By the time we woke up, the smell of spaghetti and fresh bread was overwhelming…and welcome. We emptied the giant salad bowls and bread baskets, but couldn’t even get to the bottom of the vat of spaghetti – and we really tried! A quick rehearsal with the Sheridan Chorale, and it was time to dress for the concert. With an almost-full house, and the excitement of our first performance, we took the stage. The kids were extraordinary. They sang their way through Act I with the audience alternately laughing and crying. The tour program is similar to Spring with the Children’s Chorale, celebrating children, including the nursery rhyme set, “Witness,” and closing with “Swingin’ with the Saints.” It’s one of my favorite programs in several years. Act II was a winner as well, with the usual “Getting to Know You” and “Take Me Out to the Ballgame,” and ending with over 130 kids on stage singing “Pasta.” Always a crowd favorite. The Sheridan Chorales opened both acts with a song of their own, a preview of their next week’s concert on the same stage. The applause was loud and long, but couldn’t match my feelings of pride for what this group of performers accomplished. And this is the only the first performance!!
Back to today, Friday. A looooooong travel day. So long that Arrow Bus Lines sent another driver to share the day with Andrew so that we could make it from Sheridan all the way to Spokane. After our drizzly start (see paragraph one), with thank you notes written and posted, the remainder of the day has been stunningly beautiful. Blue sky, snow-capped mountains, and sparkling rivers. We thought it was going to have to be a movie day. You know, it’s cold and rainy outside so let’s just curl up and watch movies all day. That was Mrs. Proffitt’s idea, and her students thought that would be just grand! But no, it cleared up and we went to school! Everyone received a good report on their first full day of studying. There has also been ample time for journaling, sketching and some map work.

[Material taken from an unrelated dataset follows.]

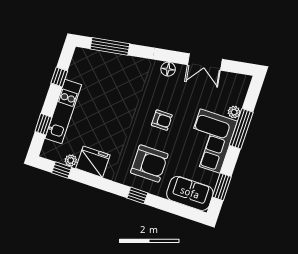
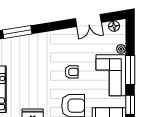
floor lamp: (168, 69) -> (114, 26), moved
window: (241, 129) -> (130, 70), moved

I don’t know if you’ve noticed, but Dairy Queen is celebrating its 25th Anniversary this week and offering buy one, get one for 25 cents. We noticed. And we just happened past a DQ in Butte precisely at snack time. With a little cajoling, we snagged the deal of the quarter-century! The two young DQ workers were pretty determined to follow the “only two at 25 cents per party” policy until I politely agreed to bring the kids to the window four at a time and pay separately for each “party” if need be. Once she figured out I wasn’t taking my bus and leaving, she gave in. After that, they were the picture of efficiency, though it still took us almost an hour to blizzard everyone. It was a nice break in the day, with the sun shining, a big, empty dirt lot to “hang” in, and a large Hastings (books, videos, music, and coffee) with a very friendly staff and, most importantly, BATHROOMS with a charming 6’9” young man in charge of the key. Hastings in Butte – another not-to-be-missed spot!
More study time, another movie, another snack, and we’re going to be at the Spokane Golden Corral in no time. Alum and super Grad Katherine DeGreef is waiting patiently for our arrival. She is a freshman at Gonzaga University and has had this date on her calendar since last fall. She’ll join us for dinner and then we will be off to bed at the local Howard Johnson’s. Hopefully far from the local RR tracks.
Signing off to watch Madagascar – which I’ve never seen, but must be funny based on the belly-laughs that are floating over my head from the back of the bus!
Weather beautiful, company perfect, wish you were here!